I am very satisfied with the result as well as happy about how much I learnt about book binding, and the paper. For example, how important it is the direction of the fibers of the paper when you print so the corners of the paper don’t bend. Since it was a very precise color scheme, it had to have specific bleed marks and cut marks that I never used before.

Exploring White Light


Monday, April 2, 2018

There’s more then just a simple white, the daylight is very different from the morning to the evening, there is warm white light and more cold to very blue light. This warmth in light is defined in the Kelvin scale. Buying a light bulb you can decide the color temperature. What interested me was how light is used in different spaces. Therefore I searched in the internet for extreme examples of light. That’s how they look next to each other:

Example

Even what we think of as white can be different. Some people are very aware of these differences for most of us light is just there and we don’t really care about it. Even if flickering LED’s in offices produce physical stress or candlelight can make someone look more attractive. In my color system I want to make these differences visible. I made a list of places that possibly show them:

Museums, Libraries, maybe private kitchens or restaurant kitchen and offices. I wanted to visit three of each to be able to compare them.

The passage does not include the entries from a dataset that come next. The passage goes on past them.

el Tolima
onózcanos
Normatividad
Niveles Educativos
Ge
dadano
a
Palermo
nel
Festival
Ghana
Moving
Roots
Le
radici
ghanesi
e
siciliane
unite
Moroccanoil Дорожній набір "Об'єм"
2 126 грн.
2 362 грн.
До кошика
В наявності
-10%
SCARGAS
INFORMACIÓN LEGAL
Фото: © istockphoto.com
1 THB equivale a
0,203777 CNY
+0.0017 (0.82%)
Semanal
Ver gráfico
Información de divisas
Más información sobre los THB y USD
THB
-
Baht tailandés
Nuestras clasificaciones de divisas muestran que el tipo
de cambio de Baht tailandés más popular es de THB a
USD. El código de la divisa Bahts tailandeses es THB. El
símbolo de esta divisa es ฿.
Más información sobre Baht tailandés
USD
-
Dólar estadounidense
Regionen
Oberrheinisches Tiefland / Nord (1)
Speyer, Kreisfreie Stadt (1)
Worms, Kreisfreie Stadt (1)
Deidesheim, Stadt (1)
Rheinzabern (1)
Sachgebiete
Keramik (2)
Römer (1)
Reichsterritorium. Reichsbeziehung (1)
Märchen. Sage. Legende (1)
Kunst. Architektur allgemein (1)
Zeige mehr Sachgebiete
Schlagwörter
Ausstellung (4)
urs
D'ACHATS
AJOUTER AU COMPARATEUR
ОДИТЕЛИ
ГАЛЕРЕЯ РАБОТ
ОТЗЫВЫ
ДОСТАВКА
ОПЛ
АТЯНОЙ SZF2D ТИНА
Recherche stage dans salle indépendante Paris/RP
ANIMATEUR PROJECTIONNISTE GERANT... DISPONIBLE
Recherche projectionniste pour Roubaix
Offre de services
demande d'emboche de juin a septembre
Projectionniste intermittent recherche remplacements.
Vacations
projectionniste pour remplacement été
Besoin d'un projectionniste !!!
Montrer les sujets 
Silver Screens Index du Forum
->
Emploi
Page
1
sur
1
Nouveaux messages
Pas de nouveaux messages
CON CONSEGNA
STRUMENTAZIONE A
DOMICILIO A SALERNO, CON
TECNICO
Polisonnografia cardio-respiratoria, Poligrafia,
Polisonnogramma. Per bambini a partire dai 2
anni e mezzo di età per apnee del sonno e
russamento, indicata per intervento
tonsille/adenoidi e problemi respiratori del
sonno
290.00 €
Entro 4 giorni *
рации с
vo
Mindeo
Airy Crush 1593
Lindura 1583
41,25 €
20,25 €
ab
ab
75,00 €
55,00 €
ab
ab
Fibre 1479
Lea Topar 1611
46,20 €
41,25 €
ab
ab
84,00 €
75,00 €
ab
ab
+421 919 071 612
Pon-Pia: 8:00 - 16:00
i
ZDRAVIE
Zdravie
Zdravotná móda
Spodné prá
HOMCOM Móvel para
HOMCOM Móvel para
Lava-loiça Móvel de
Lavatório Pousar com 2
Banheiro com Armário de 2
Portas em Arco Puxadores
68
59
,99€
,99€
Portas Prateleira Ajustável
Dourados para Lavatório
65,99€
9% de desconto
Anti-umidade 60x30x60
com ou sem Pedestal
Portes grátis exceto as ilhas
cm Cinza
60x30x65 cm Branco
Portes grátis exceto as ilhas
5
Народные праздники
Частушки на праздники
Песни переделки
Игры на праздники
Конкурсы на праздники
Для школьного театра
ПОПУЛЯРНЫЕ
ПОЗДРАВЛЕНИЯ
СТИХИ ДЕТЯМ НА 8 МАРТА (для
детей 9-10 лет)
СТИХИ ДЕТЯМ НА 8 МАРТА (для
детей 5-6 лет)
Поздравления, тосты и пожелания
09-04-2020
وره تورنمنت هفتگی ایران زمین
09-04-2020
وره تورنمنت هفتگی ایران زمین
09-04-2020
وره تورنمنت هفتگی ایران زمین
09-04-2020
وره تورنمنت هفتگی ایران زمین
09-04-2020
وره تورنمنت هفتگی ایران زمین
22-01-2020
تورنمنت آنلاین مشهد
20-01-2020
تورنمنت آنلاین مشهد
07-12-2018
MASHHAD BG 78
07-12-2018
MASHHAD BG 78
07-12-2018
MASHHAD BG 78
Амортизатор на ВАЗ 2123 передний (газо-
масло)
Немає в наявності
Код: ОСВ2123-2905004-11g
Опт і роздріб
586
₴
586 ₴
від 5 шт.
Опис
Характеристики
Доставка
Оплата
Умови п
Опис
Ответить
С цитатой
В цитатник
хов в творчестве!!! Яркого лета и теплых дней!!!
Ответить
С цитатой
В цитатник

Public spaces are often aware of the kind of atmosphere they want to create. A library wants to be inviting, a museum wants to direct the visitor to the artworks and in other places it could be more about having enough light and not so much about the atmosphere.
I took my camera and started photographing my first stop was not on the list, but close to Rietveld. A parking lot. I saw a lot of flickering LED lights, green lights from the electronic car chargers and blue lights in the elevators. It was day but by night is must feel a bit scary there. Next to photos of light the photos became more and more architectural.

Parking Lot

The architecture of the places continued to play a role in the next pictures too. In the Eye Museum it was dark with a lot of projections and also purple light. That was the point where it went away from only the spectrum of white lights. The purple light was nicely cut by the edges of the building and created beautiful shadows.

>Purple Edge

To stick to my list I went to three different libraries. With a lot of warm and yellowish light. The photos I chose in the end where mostly from the central library.
In the end I did not visit all the places but I had a feeling of continuing the collecting without any direction, so I wanted to have a format to put them before taking more pictures. I chose the Leporello. With not much experience in book binding I wanted to try a new format that’s easy to teach myself. The part where I struggled the most was still to come. Making the selection of my photos and arranging them.

Example

I printed the photos out, cut them in the middle and rearranged them. I wanted to select them by a similar place or color, but when I printed them out I found it more interesting to combine the different ones. Now it was a bit like puzzling the photos together and making two rows for each side of the Leporello. Some of the photos from really different places fitted very nicely together. I was happy about the selection, and didn’t want to compromise them more. From the printed photos I went back to the computer and fitted the photos on A3 sheets, so each photo was about a size of 15cmx 21cm. What I realized after the printing is that in this size the photos not really matched the format any more. I still wanted to see how they looked as a finished thing. So I started putting everything together.

Front

Leporello

Looking back on it now, the Leporello is a step in the process. I found it difficult to find the right frame for it and to make the step after having a selection of photos. I put the Project to the side, because I did not have an idea how to change it. Since I started writing down the process I think about continuing with the color system. I thought to make more pictures that have green, blue and red light. Which are on top of each other white light. I thought about my presentation of the discovery of Maxwell and tried to split one of the photos I liked most into the three basic colors. I printed it on transparent sheets and hold them into the light. The result I liked a lot and I thought to use them as a cover for a new booklet. Maybe not a Leporello and probably a bigger size. The next step is to take my camera and add the missing photos to the selection. What I learned from the last time is to be more selective about the photos and what I missed was to have a specific eye on what photos I’m looking for. To make the book look more finished I want to visit the bookbinding workshop instead of DIYing everything.